As she stood still and shocked, he prowled around her until he came back around the front and kissed her, a long, dark, deep kiss that left her breathless for another reason entirely.

“Leo found you and decided that he needed you,” he told her. “He sent Justin after you, because any of his other wolves would know what you were. Even before your Change, they’d have known. So he sent a half-crazy wolf because any other would have been unable to attack you.”

Hurt, she flinched away from him. He made her sound special, but she knew he was lying. He sounded like he was telling the truth, but she was no prize. She was nothing. For three years she had been nothing. He had made her feel special today, but she knew better.

His hands, when they came down on her shoulders, were hard and impossible to resist. “Let me tell you something about Omega wolves, Anna. Look at me.”

She blinked back tears, and, unable to resist his command, raised her eyes to glare at him.
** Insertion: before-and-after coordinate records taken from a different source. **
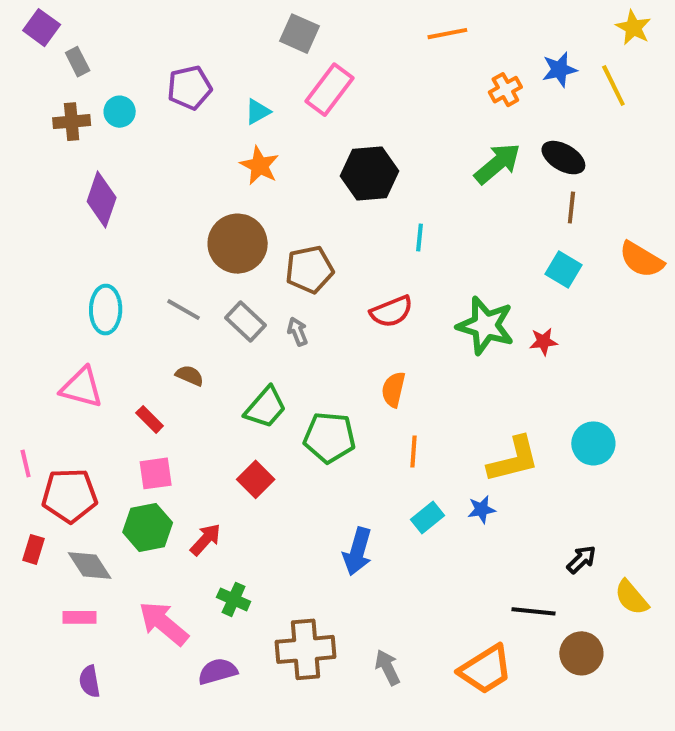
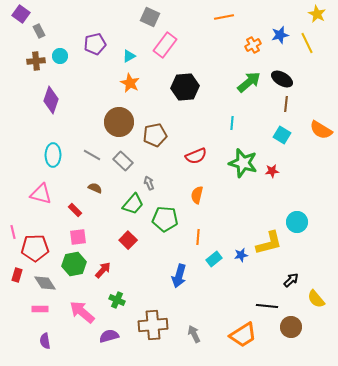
cyan line: (419, 238) -> (232, 123), moved
gray arrow: (298, 332) -> (149, 183), moved
orange line: (413, 451) -> (198, 237), moved
yellow L-shape: (513, 459) -> (269, 243), moved

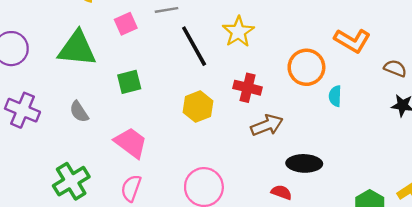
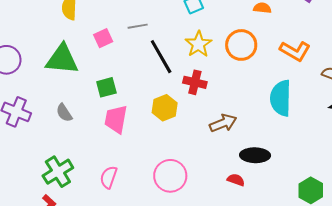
orange circle: (306, 67) -> (241, 45), moved
red cross: (248, 88) -> (195, 82), moved
cyan semicircle: (335, 96) -> (281, 98), size x2.0
pink trapezoid: (131, 143) -> (116, 119), moved, turned -116

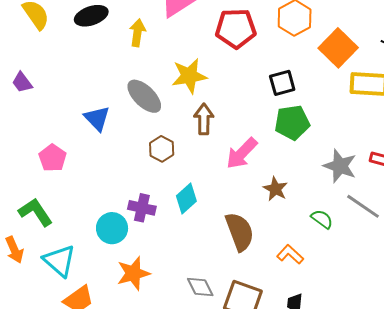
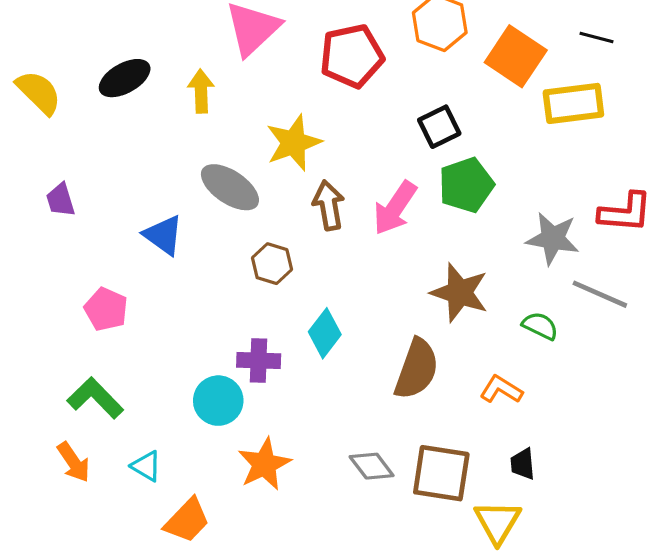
purple trapezoid: (22, 82) -> (60, 200), moved, turned 30
pink arrow: (242, 153) -> (395, 208), moved
brown star: (275, 189) -> (460, 293), size x1.5
brown semicircle: (240, 232) -> (417, 369), turned 51
cyan triangle: (59, 261) -> (146, 466), size x0.6

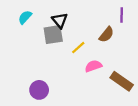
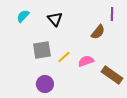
gray square: (53, 35) -> (42, 50), moved
yellow line: (78, 48) -> (64, 57), moved
purple circle: (39, 90) -> (45, 84), moved

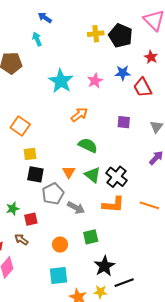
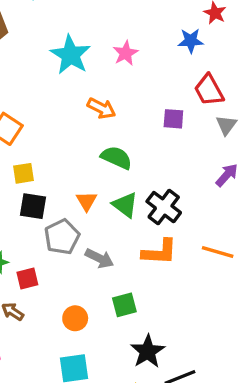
blue star: (123, 73) -> (191, 41), moved
red trapezoid: (143, 88) -> (209, 90), moved
orange arrow: (79, 115) -> (101, 108), turned 66

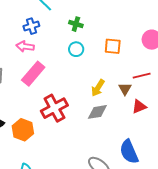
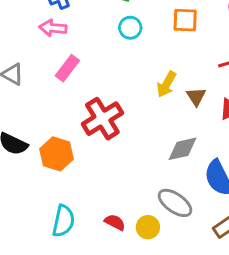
pink rectangle: (33, 74) -> (67, 68), size x0.7
brown triangle: (125, 89) -> (196, 97), moved
gray diamond: (97, 112) -> (183, 149), moved

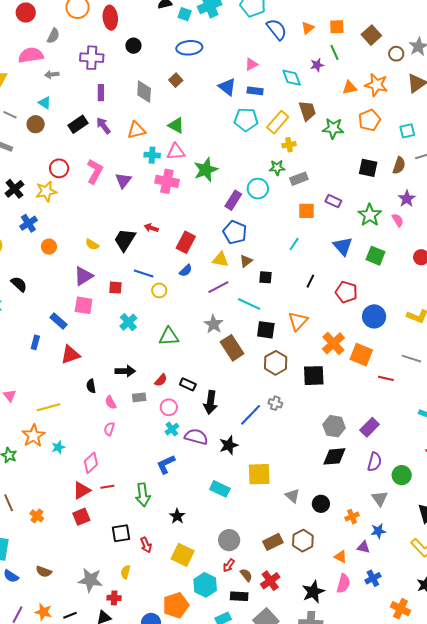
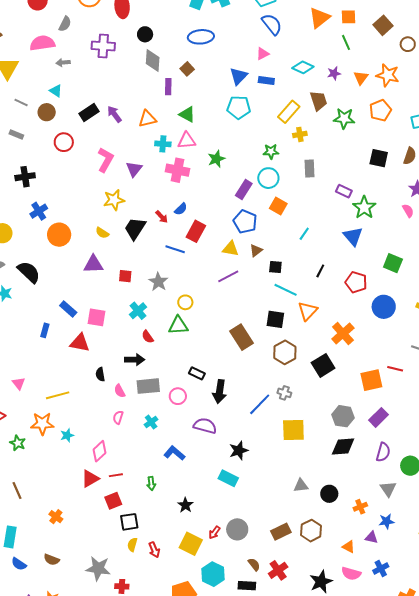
orange triangle: (308, 28) -> (319, 18), size x1.6
blue semicircle: (277, 29) -> (272, 24), moved
purple star: (317, 65) -> (334, 73), moved
cyan diamond: (292, 78) -> (303, 67), turned -45
blue triangle: (227, 87) -> (238, 76), turned 36
orange triangle: (350, 88) -> (361, 78), turned -42
gray diamond: (144, 92) -> (153, 61), moved
purple rectangle: (101, 93) -> (168, 87), moved
cyan pentagon: (246, 120) -> (239, 107), moved
red circle: (59, 168) -> (64, 142), moved
green star: (277, 168) -> (271, 151), moved
green star: (206, 170) -> (216, 159), size x0.7
gray rectangle: (299, 179) -> (310, 168), turned -72
black cross: (14, 189) -> (25, 177), turned 30
yellow star: (46, 191) -> (114, 200), moved
orange square: (306, 211) -> (278, 206), moved, turned 30
green star: (370, 215) -> (364, 207), moved
red arrow: (151, 228) -> (162, 217), turned -152
orange circle: (49, 247) -> (59, 235), size x1.5
green square: (375, 256) -> (393, 263), moved
blue semicircle: (186, 271) -> (181, 209), moved
blue line: (144, 273) -> (175, 249), moved
purple triangle: (83, 276) -> (93, 264), turned 30
black semicircle: (19, 284) -> (29, 272), size x1.4
yellow circle: (159, 290) -> (185, 302), moved
cyan line: (249, 304) -> (286, 290), moved
pink square: (84, 305) -> (97, 317), moved
gray star: (214, 324) -> (158, 282), moved
red triangle: (70, 355) -> (80, 343), turned 30
orange square: (361, 355) -> (371, 380), moved, turned -35
black square: (314, 376) -> (323, 365), turned -30
red semicircle: (161, 380) -> (148, 337), moved, turned 104
gray rectangle: (139, 397) -> (148, 386), size x1.6
cyan cross: (172, 429) -> (151, 422), moved
orange star: (33, 436) -> (42, 424), turned 30
black star: (229, 445) -> (239, 451), moved
blue L-shape: (166, 464) -> (174, 453), turned 65
yellow square: (259, 474) -> (293, 430), moved
green arrow: (143, 495) -> (151, 484), size x0.6
gray triangle: (292, 496) -> (301, 485), turned -49
orange cross: (37, 516) -> (56, 517), moved
red square: (81, 517) -> (113, 501), moved
red arrow: (146, 545) -> (154, 550), moved
red arrow: (229, 565) -> (214, 532), moved
yellow semicircle: (126, 572) -> (132, 545), moved
pink semicircle: (343, 583) -> (351, 574), turned 90

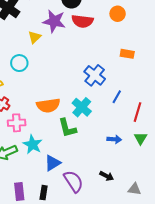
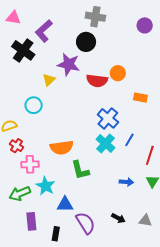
orange circle: (118, 14) -> (118, 73), moved
red semicircle: (82, 21) -> (97, 81), moved
cyan cross: (82, 107) -> (106, 143), moved
blue triangle: (52, 163) -> (65, 204), turned 30
gray triangle: (134, 189) -> (145, 221), moved
purple rectangle: (19, 191) -> (31, 221), moved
“Almost unique,” he said and gave her a little shake. “I work with numbers and percentages all the time, Anna. I might not be able to figure the odds exactly, but I’ll tell you that the chances that Justin picked you out to Change by sheer chance are almost infinitesimal. No werewolf, acting on instincts alone, would attack an Omega. And Justin strikes me as a wolf who acts on very little else.”

“Why not? Why wouldn’t he have attacked me? And what is an Omega?”

It was evidently the right question because Charles stilled, his former agitation gone. “You are an Omega, Anna. I bet that when you walk into a room, people come to you. I bet complete strangers tell you things they wouldn’t tell their own mothers.”

Incredulous, she stared at him. “You saw Justin this morning. Did he look calm to you?”

“I saw Justin,” he agreed slowly. “And I think that in any other pack he would have been killed shortly after he was made because his control is not good enough. I don’t know why he was not. But I think you allow him to control his wolf—and he hates you for it.